(Camera calibration data)
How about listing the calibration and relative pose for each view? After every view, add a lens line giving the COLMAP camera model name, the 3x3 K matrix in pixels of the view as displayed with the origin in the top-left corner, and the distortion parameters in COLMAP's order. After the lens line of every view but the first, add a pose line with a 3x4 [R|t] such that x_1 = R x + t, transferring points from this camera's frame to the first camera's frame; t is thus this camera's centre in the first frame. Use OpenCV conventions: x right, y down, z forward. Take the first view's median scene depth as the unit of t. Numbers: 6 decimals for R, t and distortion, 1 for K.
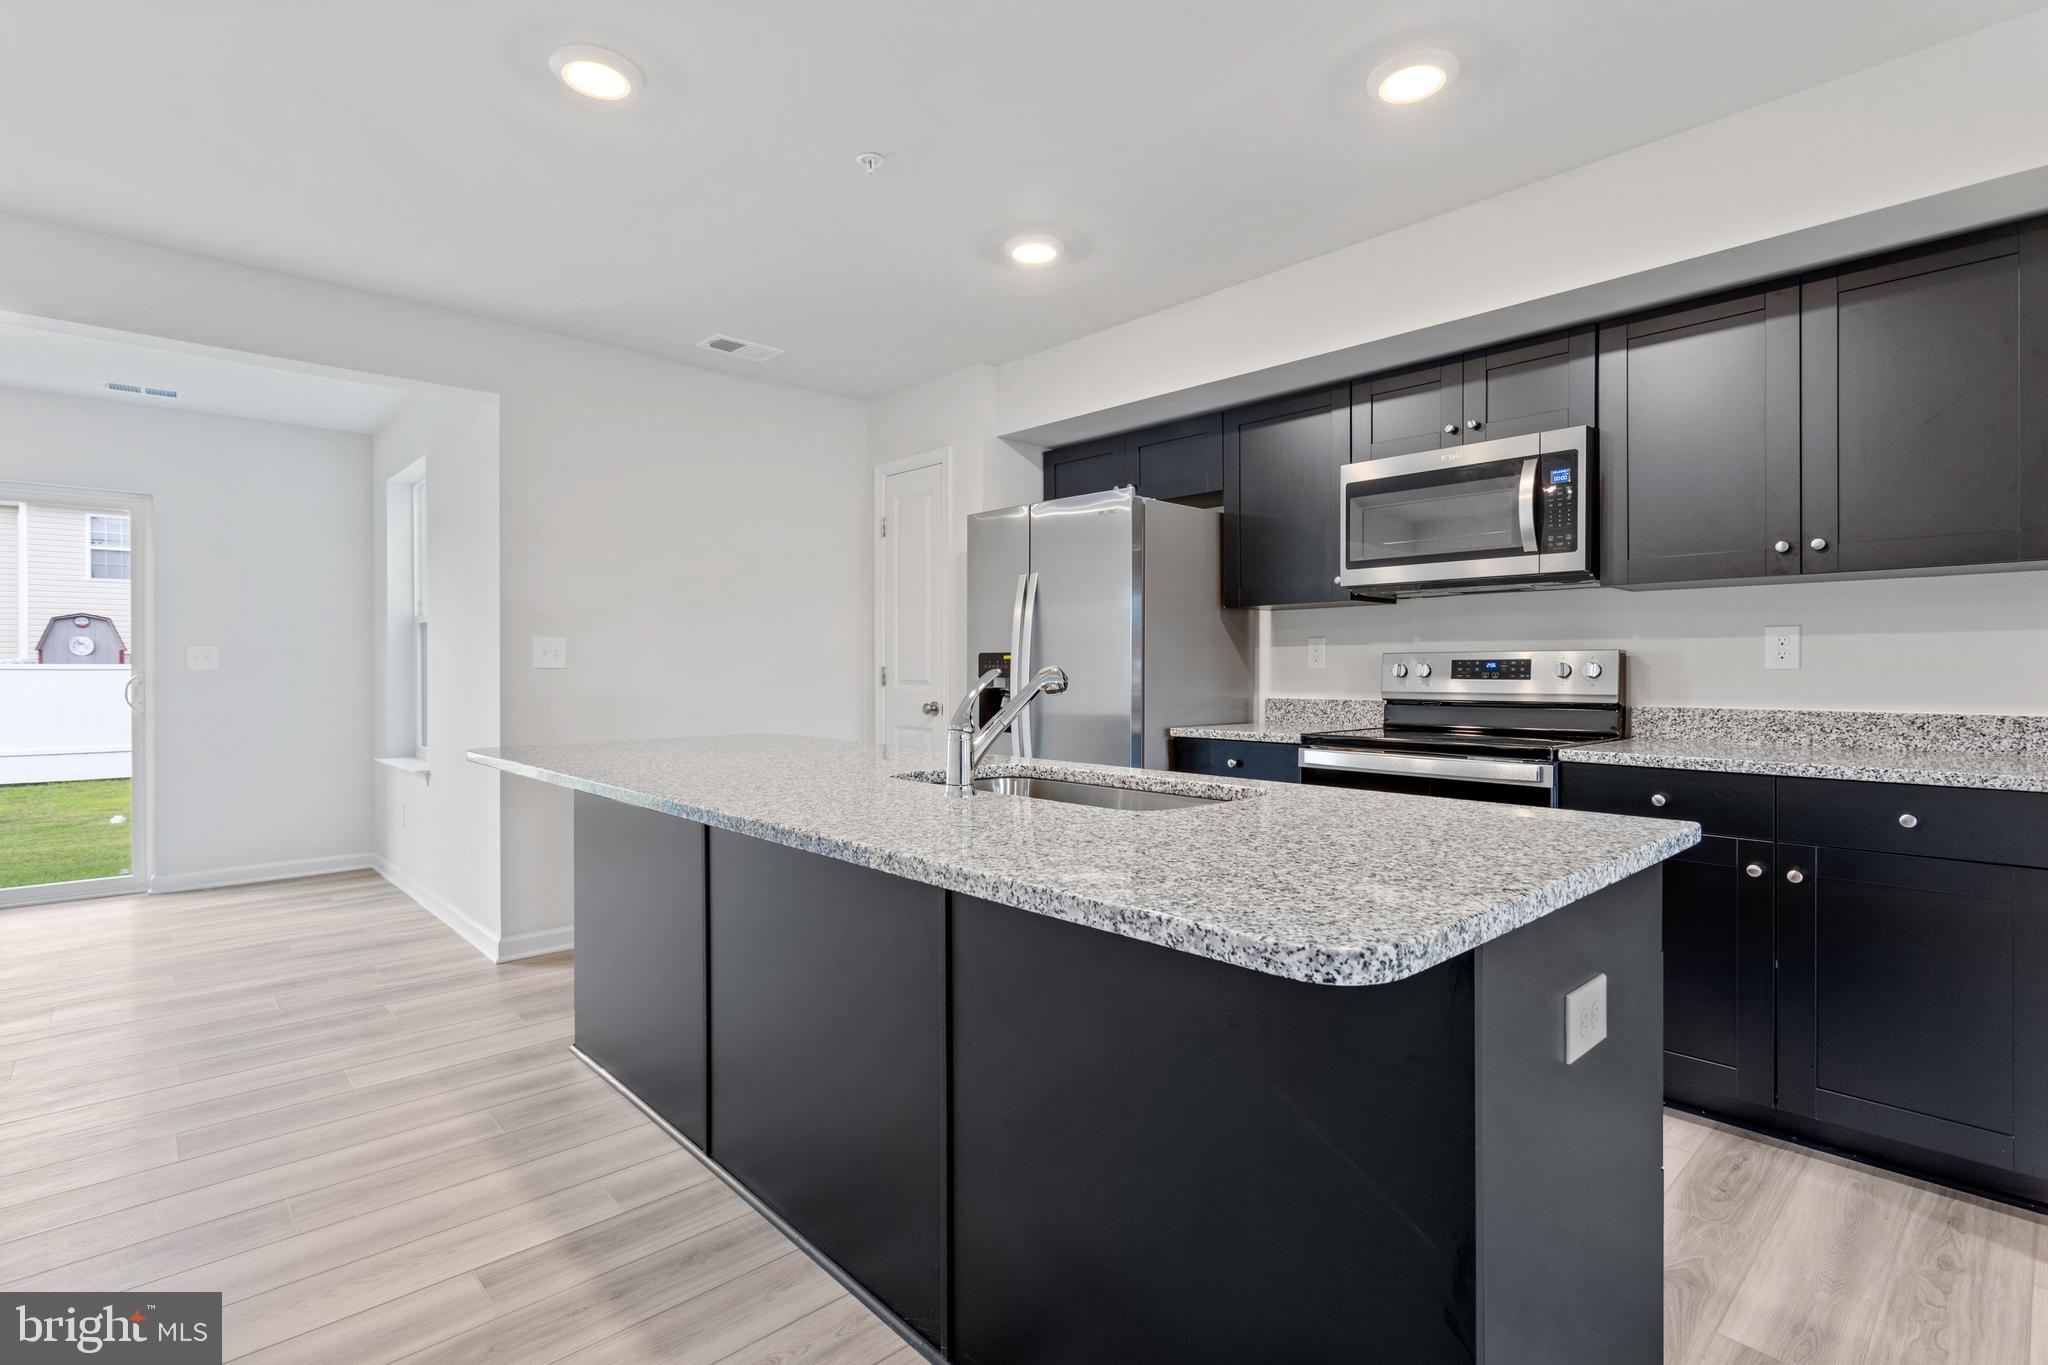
lens RADIAL K [[974.8, 0, 1021.0], [0, 974.8, 672.4], [0, 0, 1]] dist [0.002788, 0.000760]
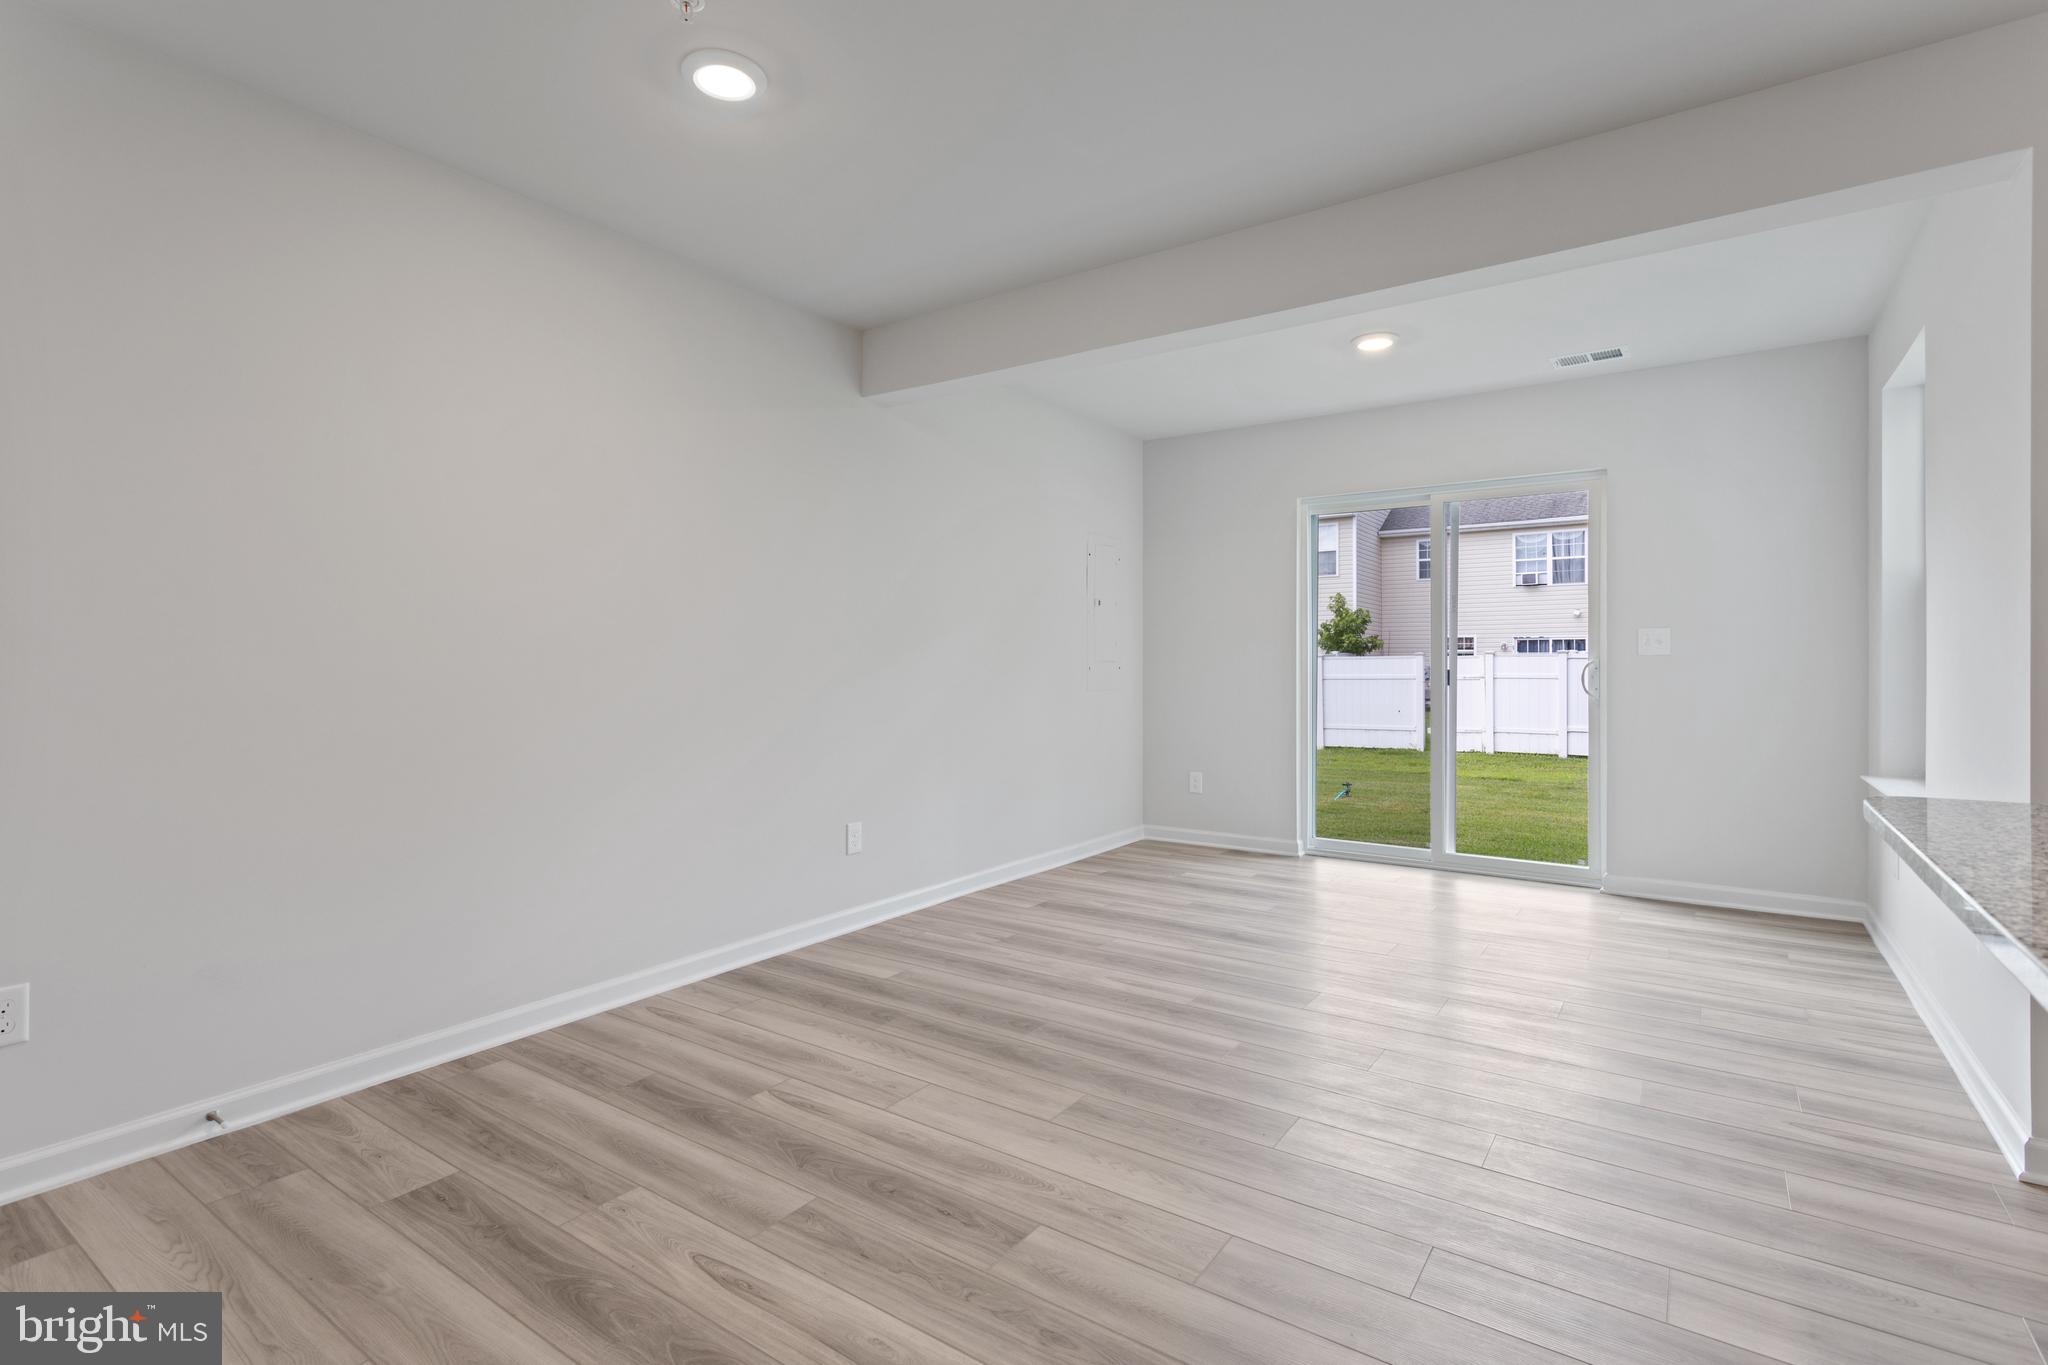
lens RADIAL K [[974.8, 0, 1032.4], [0, 974.8, 650.8], [0, 0, 1]] dist [0.002788, 0.000760]
pose [[0.217837, -0.002062, -0.975983, -0.091875], [-0.013025, 0.999903, -0.005020, 0.005981], [0.975898, 0.013806, 0.217789, 0.258915]]
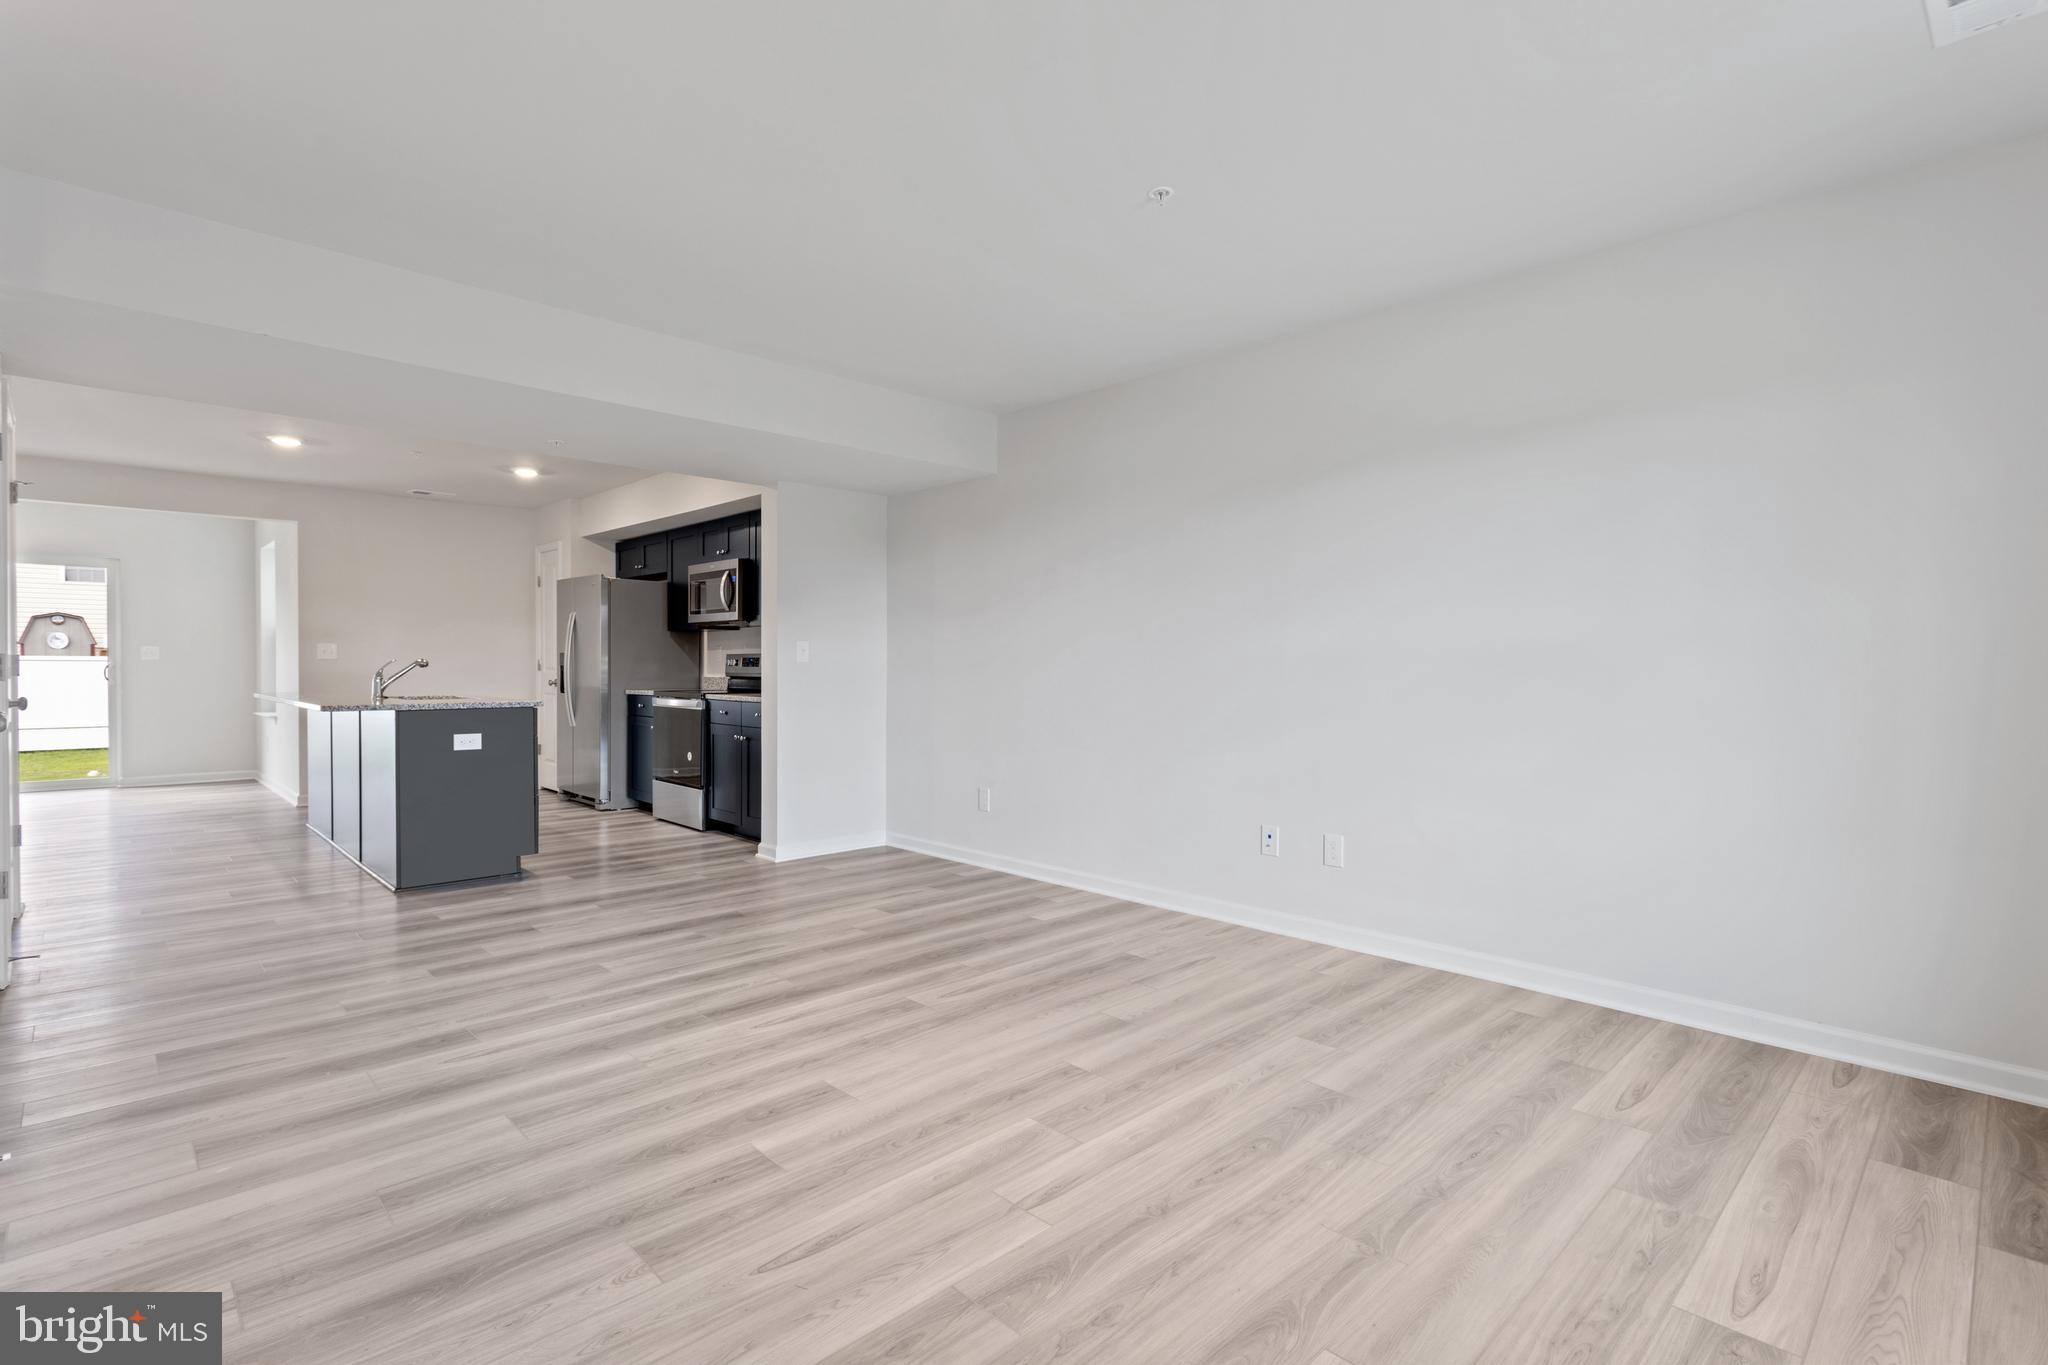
lens RADIAL K [[974.8, 0, 1027.5], [0, 974.8, 680.5], [0, 0, 1]] dist [0.002788, 0.000760]
pose [[0.999751, 0.005023, 0.021748, 0.719612], [-0.005262, 0.999926, 0.010949, 0.007487], [-0.021692, -0.011061, 0.999704, -0.809498]]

**PROBLEM STATEMENT**
Could you set down every entry above exactly as it stands, with no images?

**RESPONSE AREA**
How about listing the calibration and relative pose for each view? After every view, add a lens line giving the COLMAP camera model name, the 3x3 K matrix in pixels of the view as displayed with the origin in the top-left corner, and the distortion parameters in COLMAP's order. After the lens line of every view but the first, add a pose line with a 3x4 [R|t] such that x_1 = R x + t, transferring points from this camera's frame to the first camera's frame; t is thus this camera's centre in the first frame. Use OpenCV conventions: x right, y down, z forward. Take the first view's median scene depth as the unit of t. Numbers: 6 decimals for R, t and distortion, 1 for K.
lens RADIAL K [[974.8, 0, 1021.0], [0, 974.8, 672.4], [0, 0, 1]] dist [0.002788, 0.000760]
lens RADIAL K [[974.8, 0, 1032.4], [0, 974.8, 650.8], [0, 0, 1]] dist [0.002788, 0.000760]
pose [[0.217837, -0.002062, -0.975983, -0.091875], [-0.013025, 0.999903, -0.005020, 0.005981], [0.975898, 0.013806, 0.217789, 0.258915]]
lens RADIAL K [[974.8, 0, 1027.5], [0, 974.8, 680.5], [0, 0, 1]] dist [0.002788, 0.000760]
pose [[0.999751, 0.005023, 0.021748, 0.719612], [-0.005262, 0.999926, 0.010949, 0.007487], [-0.021692, -0.011061, 0.999704, -0.809498]]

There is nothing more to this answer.